# Bream for bait?



## sureicanfish (Sep 30, 2007)

Ran across this and if I'm reading it right bream are a no-no for flatheads?? Copied and pasted from FWC site.

Nongame fish may be taken:

With pole and line or rod and reel and by bush hook, setline or trotline baited with cut bait or other substance; but not including live game fish or any part of any GAME FISH; bush hooks, setlines or trotlines (limited to 25 hooks total) are permitted for taking nongame fish for personal use, but only in those areas where trotlines may be lawfully used in accordance with the Wildlife Code of the State of Florida. Refer to the "Commercial Freshwater Fisheries Rules and Regulations Summary."Not a Mobile-Enabled Link Bush hooks, setlines and trotlines must be clearly and legibly marked with the harvester's name and address while being used or possessed in or upon the waters of the state.

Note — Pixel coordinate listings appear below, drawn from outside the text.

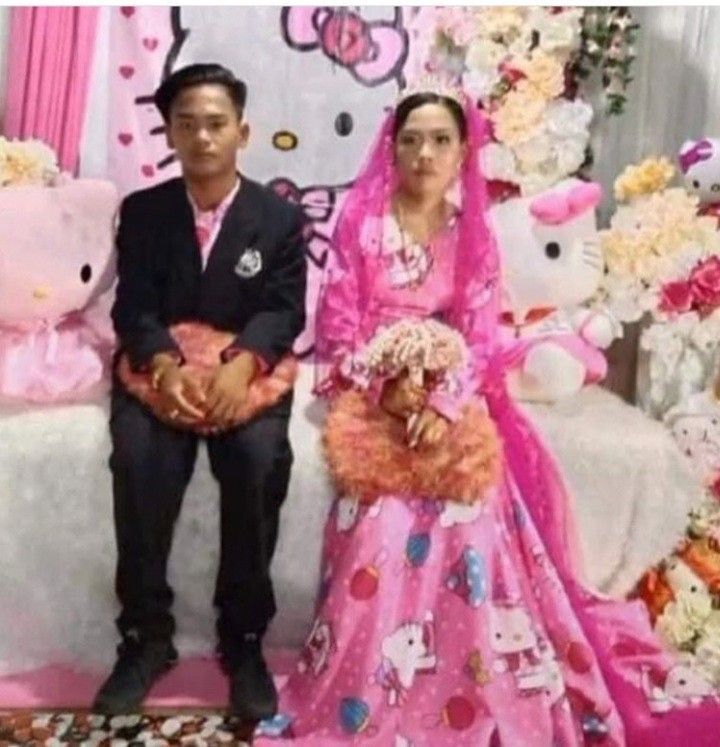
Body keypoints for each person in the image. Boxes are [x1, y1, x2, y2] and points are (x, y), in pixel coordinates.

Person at [93, 63, 307, 720]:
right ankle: (145, 637)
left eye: (216, 123)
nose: (203, 136)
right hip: (163, 372)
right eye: (187, 124)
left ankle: (242, 640)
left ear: (243, 131)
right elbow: (133, 306)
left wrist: (241, 365)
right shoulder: (144, 212)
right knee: (138, 459)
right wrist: (165, 366)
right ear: (169, 133)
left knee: (257, 459)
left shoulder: (278, 218)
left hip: (245, 373)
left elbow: (283, 310)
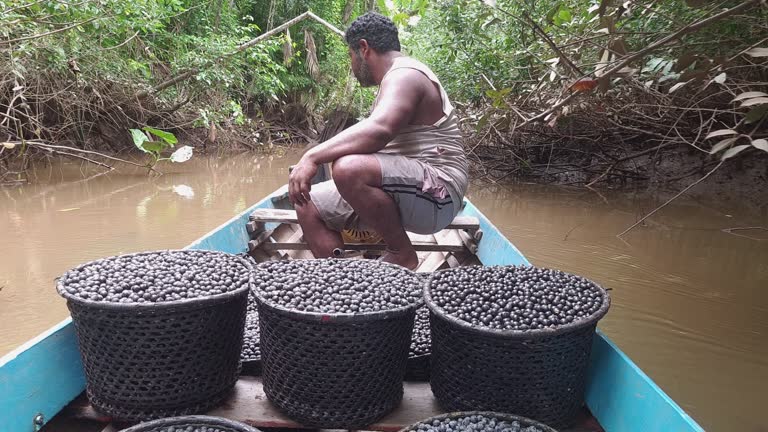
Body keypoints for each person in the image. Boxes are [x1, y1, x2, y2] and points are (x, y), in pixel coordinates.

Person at [288, 12, 468, 270]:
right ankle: (339, 278)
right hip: (407, 189)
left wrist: (312, 156)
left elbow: (379, 130)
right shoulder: (391, 83)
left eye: (350, 56)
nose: (351, 66)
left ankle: (401, 253)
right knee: (306, 201)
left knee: (348, 168)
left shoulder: (406, 74)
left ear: (364, 48)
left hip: (439, 192)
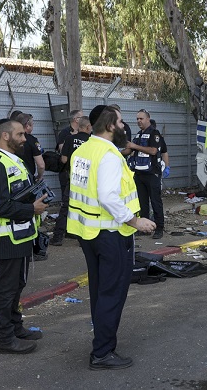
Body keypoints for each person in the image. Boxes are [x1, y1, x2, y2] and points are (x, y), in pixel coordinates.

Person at [67, 106, 156, 370]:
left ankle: (102, 344)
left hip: (89, 233)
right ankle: (103, 352)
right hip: (110, 234)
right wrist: (135, 220)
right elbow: (107, 196)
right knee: (111, 293)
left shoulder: (82, 150)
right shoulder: (108, 154)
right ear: (109, 125)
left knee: (99, 292)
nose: (123, 125)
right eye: (119, 121)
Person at [0, 119, 48, 353]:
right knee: (6, 289)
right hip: (5, 238)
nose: (24, 138)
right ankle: (4, 339)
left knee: (17, 284)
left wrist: (36, 200)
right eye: (20, 134)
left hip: (20, 235)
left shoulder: (15, 160)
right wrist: (32, 209)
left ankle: (15, 327)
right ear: (6, 136)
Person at [51, 116, 92, 246]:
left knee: (66, 207)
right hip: (88, 180)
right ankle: (84, 237)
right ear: (87, 127)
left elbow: (63, 159)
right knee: (85, 208)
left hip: (74, 178)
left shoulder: (70, 139)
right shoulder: (92, 141)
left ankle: (58, 237)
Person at [124, 109, 165, 239]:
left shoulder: (154, 133)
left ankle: (159, 228)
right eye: (137, 119)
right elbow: (129, 150)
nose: (138, 121)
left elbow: (153, 151)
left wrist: (134, 146)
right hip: (139, 173)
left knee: (155, 201)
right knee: (142, 203)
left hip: (152, 173)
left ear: (148, 119)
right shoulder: (138, 135)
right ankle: (144, 227)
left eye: (141, 119)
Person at [15, 113, 45, 181]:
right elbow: (41, 165)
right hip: (27, 178)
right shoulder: (32, 140)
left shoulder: (11, 139)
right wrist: (39, 176)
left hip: (12, 177)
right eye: (33, 124)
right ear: (27, 126)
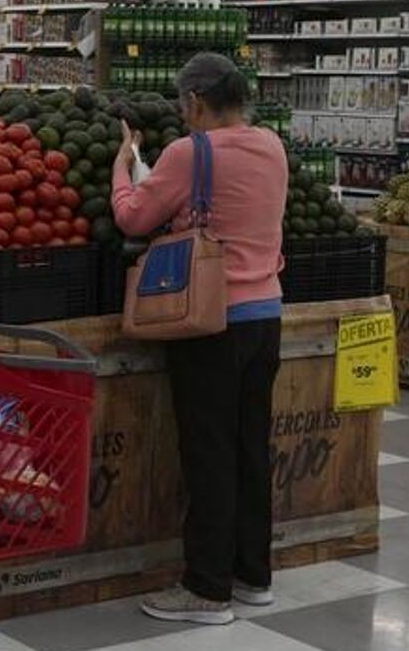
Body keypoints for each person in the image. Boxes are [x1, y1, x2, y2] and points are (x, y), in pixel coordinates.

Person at [110, 53, 288, 626]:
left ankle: (206, 590)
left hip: (210, 320)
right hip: (266, 316)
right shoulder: (273, 146)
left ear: (194, 102)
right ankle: (251, 575)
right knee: (250, 447)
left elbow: (135, 217)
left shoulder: (190, 152)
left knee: (208, 452)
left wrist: (123, 167)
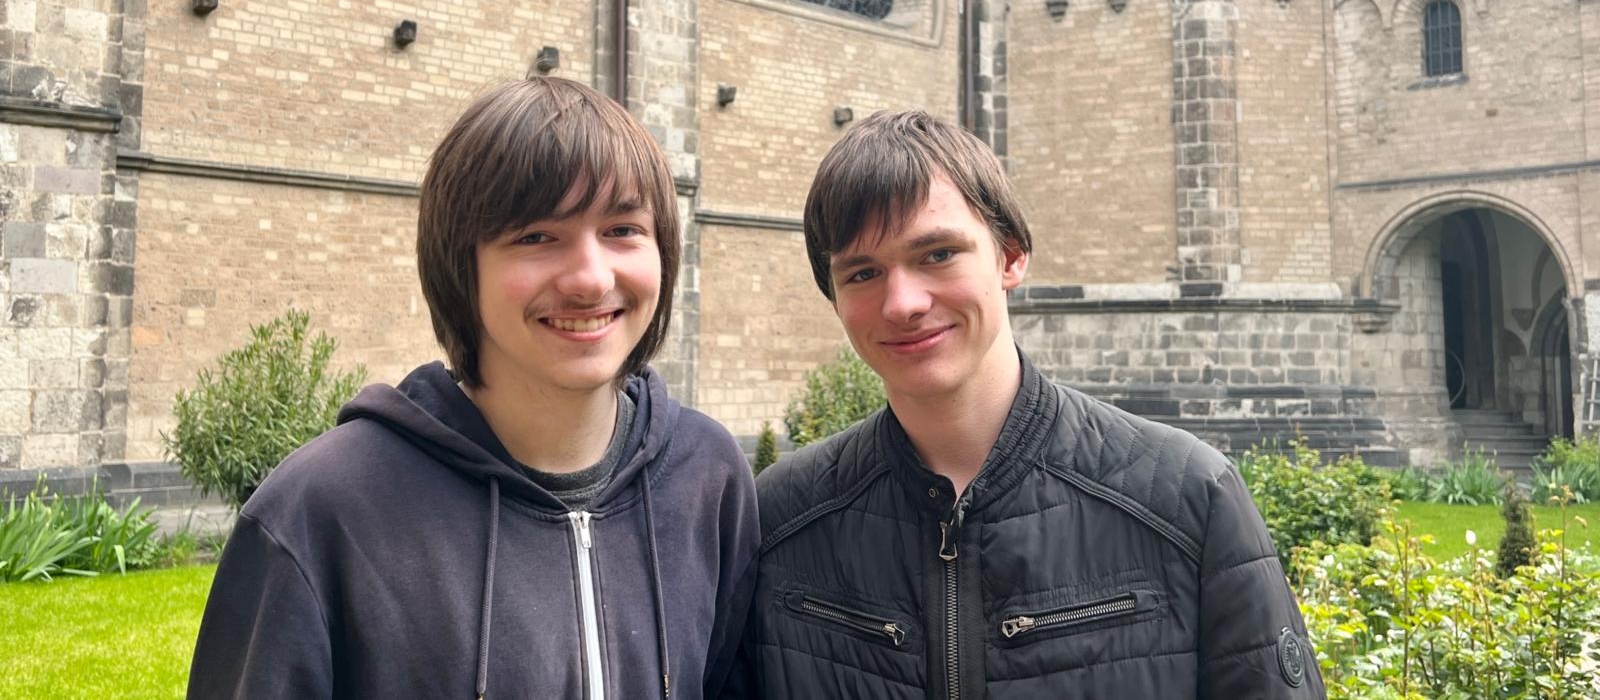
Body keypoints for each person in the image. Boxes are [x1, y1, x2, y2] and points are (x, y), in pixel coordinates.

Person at [188, 77, 759, 699]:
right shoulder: (319, 511)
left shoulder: (709, 475)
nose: (591, 280)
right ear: (461, 267)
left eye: (622, 229)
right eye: (537, 236)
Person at [742, 110, 1325, 698]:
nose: (902, 303)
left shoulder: (1186, 499)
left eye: (937, 254)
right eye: (863, 272)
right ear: (835, 299)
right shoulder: (782, 518)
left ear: (1011, 256)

GAME FISH - black bass, crappie, bluegill, redear sunfish, warmouth, redbreast sunfish, spotted sunfish, flier, mud sunfish, longear sunfish, shadow bass, peacock bass, white bass, striped bass and sunshine bass.


----------



## Bodupp (Oct 3, 2007)

Not sure about Florida, but Alabama law says bream can be used for bait as long as they were caught on hook and line and not over the legal limit of 50 fish.


----------



## sureicanfish (Sep 30, 2007)

i don't know either but reading this makes me think you can't use them at all. that paragraph would be a good place to mention something like that but who knows, its probly in some random corner of their website.


----------



## gastonfish (Mar 24, 2012)

*Use of Fish for Bait*


Black bass, peacock bass or any part thereof may not be used as bait.
Live non-native fishes (including goldfish and carp) may not be used as bait, except for variable platys and fathead minnows.
Whole pickerel or panfish (e.g., bluegill, redear sunfish, redbreast sunfish, spotted sunfish, flier, warmouth) or parts thereof may be used as bait for sportfishing by the angler who caught them. Whole pickerel or bream or parts thereof may not be used as bait for trotlines or bush hooks or any method other than by rod and reel or pole and line.
Panfish less than 4 inches in total length raised by a licensed aquaculture facility may be purchased and used for bait.
Only by R&R and states must be by the one who caught them. All legal


----------



## sureicanfish (Sep 30, 2007)

Thanks Scott, I'm glad that's there but it still seems to totally contradict the other thing lol, oh well, as long as something says it's good to go


----------



## jcoss15 (Oct 11, 2010)

Poor sentence structure on FWC's part, confusing to say the least which is the way they like it. Bream are ok on R&R.


----------



## scott44 (Aug 17, 2013)

Little bream are pretty good but there aint no way to beat a tater chip sized crappie on a bush hook.


----------



## Try'n Hard (Oct 23, 2008)

scott44 said:


> Little bream are pretty good but there aint no way to beat a tater chip sized crappie on a bush hook.



Noooooooooo!!!


----------



## Chapman5011 (Mar 7, 2013)

Just take a sabiki tipped with tiny pieces of squid. I know bream can't resist a luxury meal. I think it would work. 
Hook and line....





.


----------



## floorman1 (Jan 10, 2012)

So is using bream on jugs in Alabama ok or not?


----------



## Try'n Hard (Oct 23, 2008)

floorman1 said:


> So is using bream on jugs in Alabama ok or not?


Bama rules
All species of bream may be used as bait as long as a person does not have in his possession total bream numbers in excess of the daily creel limit, regardless of size, and they are harvested legally. Other native game fish may not be used for bait.


----------